Even in traditional markets, such as banking or telecoms, competition authorities have recognised how inertia and switching costs can limit effective competition. In the 2017 UK retail banking market investigation, the UK CMA introduced remedies to make it easier to switch accounts, after finding that legacy banks benefited from customer inaction.
These effects are not limited to dominant firms. If many providers in a sector adopt similar practices, switching becomes difficult across the board. Consumers give up, and new entrants find it hard to build a user base.
A shared challenge for regulators and businesses
For regulators, defaults and dark exits raise overlapping concerns under consumer protection, data privacy, and competition law. But separating these domains can be misleading. A practice that appears minor from a consumer perspective may have wider market implications when used at scale.
This calls for a coordinated approach among the regulatory and competition authorities:
- Consumer protection agencies should assess whether design interferes with informed consent and fair treatment
- Competition authorities should examine whether design features raise barriers to switching or distort demand
- Data protection regulators should monitor how defaults affect user control over personal data
For businesses, the key is to understand that fair design is no longer optional. It is not just a regulatory expectation, but also a commercial responsibility. Firms that design for clarity, consent and ease of exit are not only reducing legal risk, but they are also helping to build more open and trustworthy markets. While this may mean giving up short-term revenue from friction or inertia, it also creates long-term value through consumer loyalty, reputational credibility and stronger alignment with evolving regulatory standards.

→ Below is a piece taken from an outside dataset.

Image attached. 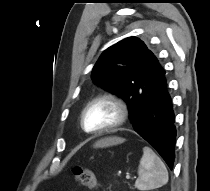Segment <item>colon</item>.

Building better defaults and honest exits
Whether digital or offline, design choices for defaults and exits should follow some best practice principles. The 2022 OECD Digital Paper on Dark Commercial Patterns highlighted some of these, which include:
- Transparency over pre-selection: Default options should be clearly labelled, easy to change, and consistent with consumer interest. Hidden or hard-to-undo defaults can mislead users and trigger enforcement
- Symmetry of process: If sign-up takes two clicks, cancellation should not take twenty. Entry and exit paths should be designed with similar ease and clarity
- Friction must be justifiable: Some steps, like identity checks or security verifications, are necessary. But additional friction should not be introduced solely to retain users or slow down cancellation
- Testing and review: Firms should regularly test their interfaces, both online and in-person, to understand whether users are making informed and voluntary choices. Behavioural audits can reveal where friction becomes manipulation
From insight to action
As ASEAN deepens its digital economy, there is a growing opportunity to get ahead of these design concerns. Local enforcement may still be developing, but the global trend is clear: defaults and dark exits are now part of regulatory scrutiny.
They are also part of market dynamics. Poor design, including for defaults and exits, not only frustrates users but also distorts outcomes, weakens competition, and invites mistrust. Good design, by contrast, supports transparency, user control, and competition.
The challenge and the opportunity are to build systems where choices are real, not just visible. Where staying is not just easier than leaving, and where defaults reflect user interest, not just business advantage. That is not only a consumer right. It is also good economics.